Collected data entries

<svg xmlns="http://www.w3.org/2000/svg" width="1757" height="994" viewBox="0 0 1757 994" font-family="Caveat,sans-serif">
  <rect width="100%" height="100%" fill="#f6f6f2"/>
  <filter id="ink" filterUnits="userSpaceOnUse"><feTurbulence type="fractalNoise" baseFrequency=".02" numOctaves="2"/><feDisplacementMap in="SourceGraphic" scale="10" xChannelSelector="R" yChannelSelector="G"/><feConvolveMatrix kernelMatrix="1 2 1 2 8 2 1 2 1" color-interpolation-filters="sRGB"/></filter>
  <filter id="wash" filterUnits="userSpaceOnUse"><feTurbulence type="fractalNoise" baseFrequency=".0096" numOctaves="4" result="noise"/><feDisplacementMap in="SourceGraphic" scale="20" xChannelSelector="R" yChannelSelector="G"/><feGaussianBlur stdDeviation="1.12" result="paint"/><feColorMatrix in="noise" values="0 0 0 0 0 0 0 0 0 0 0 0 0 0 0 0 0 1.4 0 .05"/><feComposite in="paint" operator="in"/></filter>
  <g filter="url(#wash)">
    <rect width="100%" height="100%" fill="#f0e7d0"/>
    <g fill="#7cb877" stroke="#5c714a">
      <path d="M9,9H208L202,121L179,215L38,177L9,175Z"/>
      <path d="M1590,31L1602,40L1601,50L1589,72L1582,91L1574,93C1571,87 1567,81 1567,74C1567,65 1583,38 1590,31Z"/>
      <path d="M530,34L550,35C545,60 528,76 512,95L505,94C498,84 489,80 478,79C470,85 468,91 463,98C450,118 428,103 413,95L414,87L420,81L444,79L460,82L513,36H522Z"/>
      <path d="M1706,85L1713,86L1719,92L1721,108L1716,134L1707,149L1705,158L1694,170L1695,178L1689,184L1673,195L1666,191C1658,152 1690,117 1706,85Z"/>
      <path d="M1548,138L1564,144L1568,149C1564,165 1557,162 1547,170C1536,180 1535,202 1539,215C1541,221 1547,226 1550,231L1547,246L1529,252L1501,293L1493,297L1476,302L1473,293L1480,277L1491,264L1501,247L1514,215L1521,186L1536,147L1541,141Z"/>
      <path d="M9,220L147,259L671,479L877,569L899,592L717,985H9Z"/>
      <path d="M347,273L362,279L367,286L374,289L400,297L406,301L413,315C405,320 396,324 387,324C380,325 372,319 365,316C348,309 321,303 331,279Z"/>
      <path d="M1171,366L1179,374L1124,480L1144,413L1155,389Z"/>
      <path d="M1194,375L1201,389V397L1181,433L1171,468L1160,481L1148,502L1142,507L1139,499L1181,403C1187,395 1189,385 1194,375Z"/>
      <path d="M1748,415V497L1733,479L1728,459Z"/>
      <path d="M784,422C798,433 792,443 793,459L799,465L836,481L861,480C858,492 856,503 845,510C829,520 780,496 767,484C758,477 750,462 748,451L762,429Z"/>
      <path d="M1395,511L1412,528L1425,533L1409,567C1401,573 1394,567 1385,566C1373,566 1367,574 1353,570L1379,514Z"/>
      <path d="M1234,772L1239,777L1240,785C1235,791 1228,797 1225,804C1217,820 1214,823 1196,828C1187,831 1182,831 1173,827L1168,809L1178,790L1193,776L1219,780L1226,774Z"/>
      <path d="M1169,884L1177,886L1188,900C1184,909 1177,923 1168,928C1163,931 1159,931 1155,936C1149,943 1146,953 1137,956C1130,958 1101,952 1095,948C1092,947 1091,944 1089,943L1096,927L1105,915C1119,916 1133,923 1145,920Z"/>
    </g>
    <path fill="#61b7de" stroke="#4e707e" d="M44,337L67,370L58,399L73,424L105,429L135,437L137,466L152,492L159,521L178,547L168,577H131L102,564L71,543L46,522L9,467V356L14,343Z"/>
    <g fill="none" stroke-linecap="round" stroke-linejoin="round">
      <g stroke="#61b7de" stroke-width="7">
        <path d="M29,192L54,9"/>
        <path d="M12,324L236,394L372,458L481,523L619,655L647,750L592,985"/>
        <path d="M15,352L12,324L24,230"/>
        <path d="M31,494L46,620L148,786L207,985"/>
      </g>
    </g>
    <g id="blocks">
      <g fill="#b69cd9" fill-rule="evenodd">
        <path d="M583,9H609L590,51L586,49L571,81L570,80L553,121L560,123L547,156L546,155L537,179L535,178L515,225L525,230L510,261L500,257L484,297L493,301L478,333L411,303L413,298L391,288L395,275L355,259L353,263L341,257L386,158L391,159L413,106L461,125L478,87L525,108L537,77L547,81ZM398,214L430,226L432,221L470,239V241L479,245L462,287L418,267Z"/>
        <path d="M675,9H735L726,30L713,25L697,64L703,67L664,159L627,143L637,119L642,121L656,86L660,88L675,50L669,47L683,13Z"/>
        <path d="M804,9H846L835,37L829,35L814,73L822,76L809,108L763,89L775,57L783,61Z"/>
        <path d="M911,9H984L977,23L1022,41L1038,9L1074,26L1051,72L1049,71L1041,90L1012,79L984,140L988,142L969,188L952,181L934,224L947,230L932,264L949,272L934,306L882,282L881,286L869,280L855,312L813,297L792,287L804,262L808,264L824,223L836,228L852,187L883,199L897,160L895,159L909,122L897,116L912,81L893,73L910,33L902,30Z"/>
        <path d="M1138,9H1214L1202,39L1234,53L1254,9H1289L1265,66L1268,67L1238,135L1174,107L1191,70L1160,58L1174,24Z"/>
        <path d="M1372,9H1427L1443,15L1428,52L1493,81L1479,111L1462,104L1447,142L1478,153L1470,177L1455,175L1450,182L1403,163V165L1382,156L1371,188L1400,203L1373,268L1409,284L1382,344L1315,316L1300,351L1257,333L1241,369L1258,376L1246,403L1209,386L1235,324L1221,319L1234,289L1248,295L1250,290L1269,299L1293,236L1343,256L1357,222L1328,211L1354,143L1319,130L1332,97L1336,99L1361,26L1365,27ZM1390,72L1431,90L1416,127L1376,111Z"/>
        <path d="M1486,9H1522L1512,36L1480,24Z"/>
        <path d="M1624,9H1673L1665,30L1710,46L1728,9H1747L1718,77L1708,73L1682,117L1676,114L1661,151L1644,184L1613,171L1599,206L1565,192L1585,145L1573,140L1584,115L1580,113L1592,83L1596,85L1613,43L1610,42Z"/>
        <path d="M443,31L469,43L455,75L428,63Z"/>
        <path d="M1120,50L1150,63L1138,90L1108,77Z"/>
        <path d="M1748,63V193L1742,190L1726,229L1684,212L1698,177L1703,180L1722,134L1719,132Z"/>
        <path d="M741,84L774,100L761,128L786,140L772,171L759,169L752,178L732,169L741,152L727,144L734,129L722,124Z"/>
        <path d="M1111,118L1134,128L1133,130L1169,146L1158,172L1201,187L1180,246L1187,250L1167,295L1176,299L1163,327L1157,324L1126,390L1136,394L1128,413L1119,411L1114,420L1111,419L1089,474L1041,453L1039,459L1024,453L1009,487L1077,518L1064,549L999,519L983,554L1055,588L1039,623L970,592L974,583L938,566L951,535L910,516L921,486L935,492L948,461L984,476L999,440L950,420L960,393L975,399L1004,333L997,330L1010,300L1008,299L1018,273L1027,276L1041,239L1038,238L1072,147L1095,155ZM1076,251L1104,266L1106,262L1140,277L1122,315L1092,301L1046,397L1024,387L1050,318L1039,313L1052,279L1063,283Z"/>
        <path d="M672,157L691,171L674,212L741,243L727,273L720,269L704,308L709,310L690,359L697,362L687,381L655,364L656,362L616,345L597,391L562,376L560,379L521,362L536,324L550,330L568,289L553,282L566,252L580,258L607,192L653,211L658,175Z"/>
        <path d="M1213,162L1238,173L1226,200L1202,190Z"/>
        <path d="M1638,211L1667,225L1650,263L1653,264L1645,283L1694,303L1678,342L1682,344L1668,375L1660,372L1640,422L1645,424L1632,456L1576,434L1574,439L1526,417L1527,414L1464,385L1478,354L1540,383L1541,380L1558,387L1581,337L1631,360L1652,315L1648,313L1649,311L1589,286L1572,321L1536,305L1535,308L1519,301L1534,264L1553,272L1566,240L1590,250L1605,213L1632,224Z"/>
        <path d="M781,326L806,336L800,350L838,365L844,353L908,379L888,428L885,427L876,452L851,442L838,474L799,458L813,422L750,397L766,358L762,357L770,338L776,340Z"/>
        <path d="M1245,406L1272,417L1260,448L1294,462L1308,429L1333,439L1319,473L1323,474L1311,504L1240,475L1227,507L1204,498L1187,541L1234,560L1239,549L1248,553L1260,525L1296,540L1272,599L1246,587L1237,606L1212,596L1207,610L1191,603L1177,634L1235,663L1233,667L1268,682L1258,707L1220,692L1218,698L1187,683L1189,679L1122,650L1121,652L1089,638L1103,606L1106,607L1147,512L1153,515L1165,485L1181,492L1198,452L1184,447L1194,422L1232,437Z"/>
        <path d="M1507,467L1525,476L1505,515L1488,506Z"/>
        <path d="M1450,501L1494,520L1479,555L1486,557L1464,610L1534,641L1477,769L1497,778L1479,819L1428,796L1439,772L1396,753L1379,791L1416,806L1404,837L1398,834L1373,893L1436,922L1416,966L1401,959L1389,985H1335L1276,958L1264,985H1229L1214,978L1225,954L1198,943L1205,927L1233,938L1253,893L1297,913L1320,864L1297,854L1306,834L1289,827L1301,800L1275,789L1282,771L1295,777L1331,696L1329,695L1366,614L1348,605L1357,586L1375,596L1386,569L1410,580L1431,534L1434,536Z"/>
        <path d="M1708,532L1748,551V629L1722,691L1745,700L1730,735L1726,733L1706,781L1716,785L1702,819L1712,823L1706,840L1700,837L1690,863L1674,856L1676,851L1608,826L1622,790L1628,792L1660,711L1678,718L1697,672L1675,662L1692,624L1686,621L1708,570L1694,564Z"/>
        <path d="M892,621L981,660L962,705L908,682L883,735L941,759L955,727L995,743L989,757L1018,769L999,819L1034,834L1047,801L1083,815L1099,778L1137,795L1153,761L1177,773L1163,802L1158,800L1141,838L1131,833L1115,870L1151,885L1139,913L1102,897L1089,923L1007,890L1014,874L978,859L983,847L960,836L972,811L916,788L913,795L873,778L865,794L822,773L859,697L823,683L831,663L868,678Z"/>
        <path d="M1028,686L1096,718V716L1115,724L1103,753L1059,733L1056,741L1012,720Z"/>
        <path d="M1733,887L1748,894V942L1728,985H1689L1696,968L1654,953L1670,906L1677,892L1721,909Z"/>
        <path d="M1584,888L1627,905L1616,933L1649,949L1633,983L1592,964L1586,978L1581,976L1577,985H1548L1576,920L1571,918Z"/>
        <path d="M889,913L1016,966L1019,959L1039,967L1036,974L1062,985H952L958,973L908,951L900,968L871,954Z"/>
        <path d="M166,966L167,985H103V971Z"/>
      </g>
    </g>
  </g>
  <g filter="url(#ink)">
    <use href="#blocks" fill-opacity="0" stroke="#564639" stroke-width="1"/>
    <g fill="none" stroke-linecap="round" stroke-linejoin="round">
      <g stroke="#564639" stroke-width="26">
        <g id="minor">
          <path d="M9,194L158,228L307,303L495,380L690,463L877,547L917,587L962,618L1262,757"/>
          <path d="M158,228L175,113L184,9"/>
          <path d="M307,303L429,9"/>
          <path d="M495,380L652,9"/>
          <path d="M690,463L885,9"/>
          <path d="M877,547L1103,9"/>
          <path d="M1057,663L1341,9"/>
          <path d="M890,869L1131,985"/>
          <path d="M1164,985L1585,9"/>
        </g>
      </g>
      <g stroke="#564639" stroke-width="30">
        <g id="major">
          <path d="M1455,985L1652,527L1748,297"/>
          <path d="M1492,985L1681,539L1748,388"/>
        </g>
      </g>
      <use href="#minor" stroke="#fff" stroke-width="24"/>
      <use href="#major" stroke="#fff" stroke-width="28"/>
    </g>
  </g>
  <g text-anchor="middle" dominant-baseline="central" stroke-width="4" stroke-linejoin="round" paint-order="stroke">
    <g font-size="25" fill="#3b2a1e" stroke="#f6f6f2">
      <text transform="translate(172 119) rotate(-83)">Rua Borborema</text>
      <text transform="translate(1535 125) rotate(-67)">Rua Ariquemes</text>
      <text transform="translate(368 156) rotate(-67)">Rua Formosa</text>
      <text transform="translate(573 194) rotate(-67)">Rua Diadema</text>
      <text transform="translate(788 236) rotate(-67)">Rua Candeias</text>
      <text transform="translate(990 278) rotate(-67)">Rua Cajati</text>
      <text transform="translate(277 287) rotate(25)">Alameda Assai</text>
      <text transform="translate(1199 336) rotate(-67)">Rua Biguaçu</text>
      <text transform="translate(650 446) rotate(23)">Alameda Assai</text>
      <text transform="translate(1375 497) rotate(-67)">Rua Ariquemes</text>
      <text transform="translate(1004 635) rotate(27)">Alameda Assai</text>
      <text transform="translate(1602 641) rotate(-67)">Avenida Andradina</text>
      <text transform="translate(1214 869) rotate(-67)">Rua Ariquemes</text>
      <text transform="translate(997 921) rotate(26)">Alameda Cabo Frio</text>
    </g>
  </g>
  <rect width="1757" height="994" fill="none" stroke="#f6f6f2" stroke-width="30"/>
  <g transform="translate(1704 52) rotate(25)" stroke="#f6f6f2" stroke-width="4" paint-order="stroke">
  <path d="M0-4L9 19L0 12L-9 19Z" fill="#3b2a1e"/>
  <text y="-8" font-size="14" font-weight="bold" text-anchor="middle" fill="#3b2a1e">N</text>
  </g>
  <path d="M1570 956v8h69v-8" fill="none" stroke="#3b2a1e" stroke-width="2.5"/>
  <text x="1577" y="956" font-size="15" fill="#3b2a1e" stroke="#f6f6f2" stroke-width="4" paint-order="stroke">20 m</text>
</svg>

__Exercise description__.
Go through the entries above and pull out each line with "scale" in it.

__Response to this task__.
  <filter id="ink" filterUnits="userSpaceOnUse"><feTurbulence type="fractalNoise" baseFrequency=".02" numOctaves="2"/><feDisplacementMap in="SourceGraphic" scale="10" xChannelSelector="R" yChannelSelector="G"/><feConvolveMatrix kernelMatrix="1 2 1 2 8 2 1 2 1" color-interpolation-filters="sRGB"/></filter>
  <filter id="wash" filterUnits="userSpaceOnUse"><feTurbulence type="fractalNoise" baseFrequency=".0096" numOctaves="4" result="noise"/><feDisplacementMap in="SourceGraphic" scale="20" xChannelSelector="R" yChannelSelector="G"/><feGaussianBlur stdDeviation="1.12" result="paint"/><feColorMatrix in="noise" values="0 0 0 0 0 0 0 0 0 0 0 0 0 0 0 0 0 1.4 0 .05"/><feComposite in="paint" operator="in"/></filter>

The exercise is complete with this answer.